The organization hopes to reassure interested parents that homeschooling is a viable option.

“We’re also trying to help connect the dots between families so that they can homeschool as a family,” Davidson said. “We’ve also got some teachers that are interested in doing tutoring lessons and teaching multiple kids for parents that need to work, let’s say, five days a week, so they can still go to work as normal, and these teachers can take in and teach their kids.”

The efforts are not only for those who oppose mask mandates, but also for parents who are no longer comfortable with the centralized educational system, he said. 

Davidson said the group is compiling information on openings in private and parochial schools to save parents time in transitioning their children away from the public school system. 

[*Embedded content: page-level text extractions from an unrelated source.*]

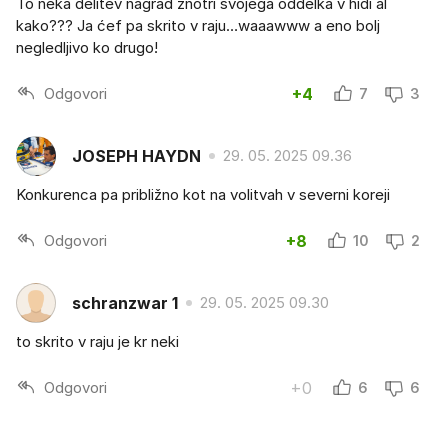
To neka delitev nagrad znotri svojega oddelka v hidi al
kako??? Ja ćef pa skrito v raju…waaawww a eno bolj
negledljivo ko drugo!
Odgovori
+4
7
3
JOSEPH HAYDN
29. 05. 2025 09.36
Konkurenca pa približno kot na volitvah v severni koreji
Odgovori
+8
10
2
schranzwar 1
29. 05. 2025 09.30
to skrito v raju je kr neki
Odgovori
+0
6
6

“We’re just trying to connect the dots and help parents feel comfortable with the possibility of pulling their kids out of public school,” Davidson said. “That’s all we can do.”

The efforts come as some parents say public school systems have been unwilling to stand up to the state government and fight for their children.

Numerous school board meetings have been disrupted in recent days by parents who oppose the governor’s school mask mandate.

“We should not be having to do this,” Davidson said. “Our local school boards should be standing up and should be fighting the edict that came down, but they’re not.”